All of the records below are to be given again word for word, with the pictures removed.

### RECORD EXCERPTS

■ ■ ■ ■ ■

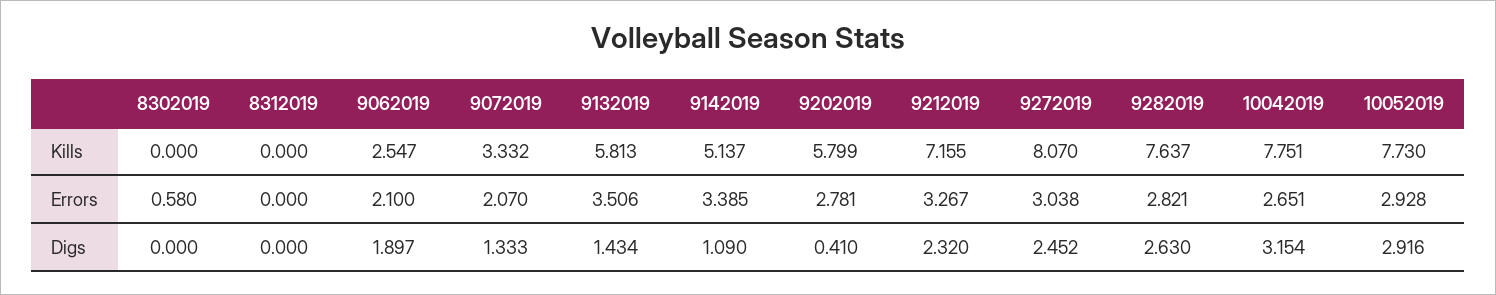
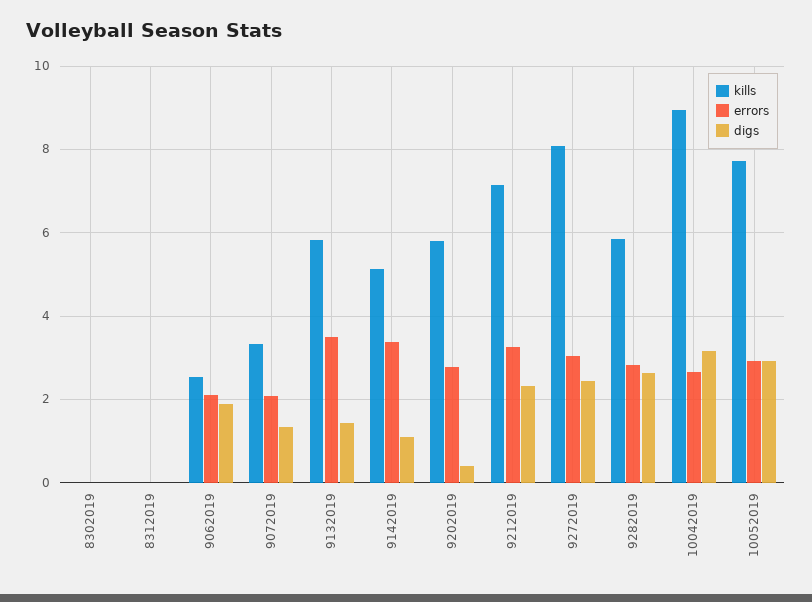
Kills, 9282019: 7.637 -> 5.8
Kills, 10042019: 7.751 -> 9
Errors, 8302019: 0.58 -> 0

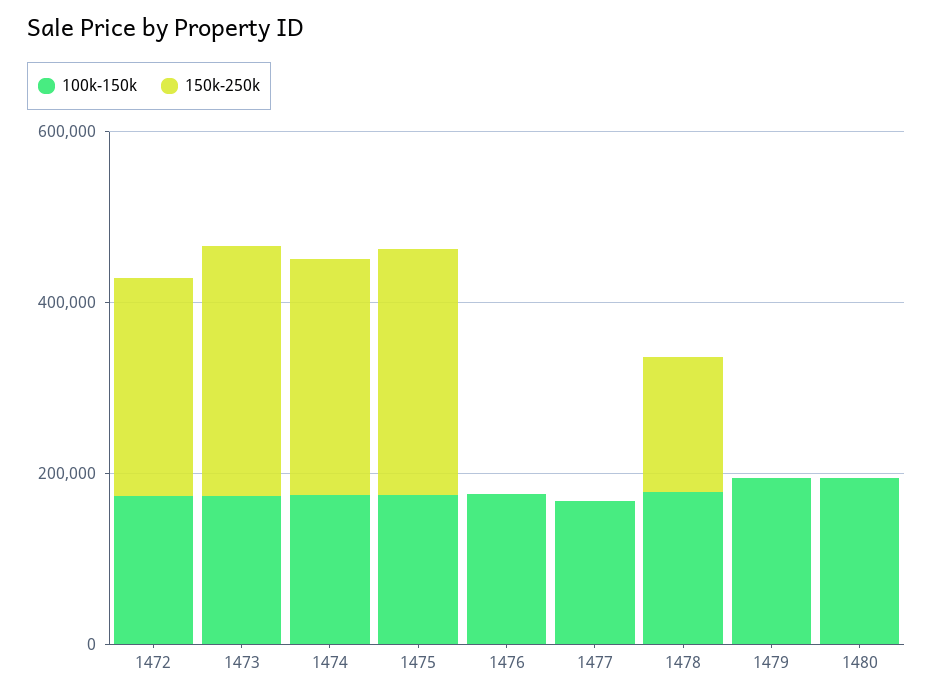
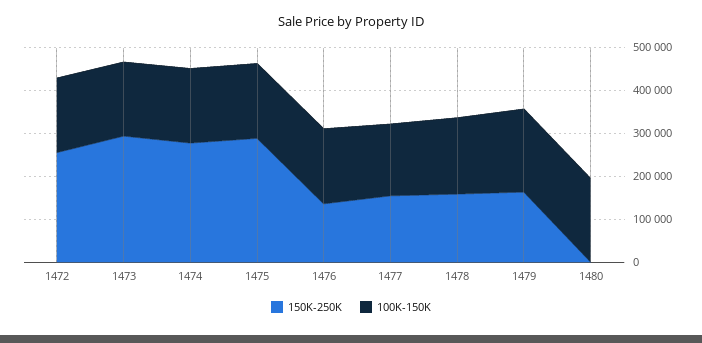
150k-250k, 1476: 0 -> 140000
150k-250k, 1477: 0 -> 160000
150k-250k, 1479: 0 -> 160000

■ ■ ■ ■ ■

### SOLUTION TO THE EXERCISE
Kills, 9282019: 7.637 -> 5.8
Kills, 10042019: 7.751 -> 9
Errors, 8302019: 0.58 -> 0

150k-250k, 1476: 0 -> 140000
150k-250k, 1477: 0 -> 160000
150k-250k, 1479: 0 -> 160000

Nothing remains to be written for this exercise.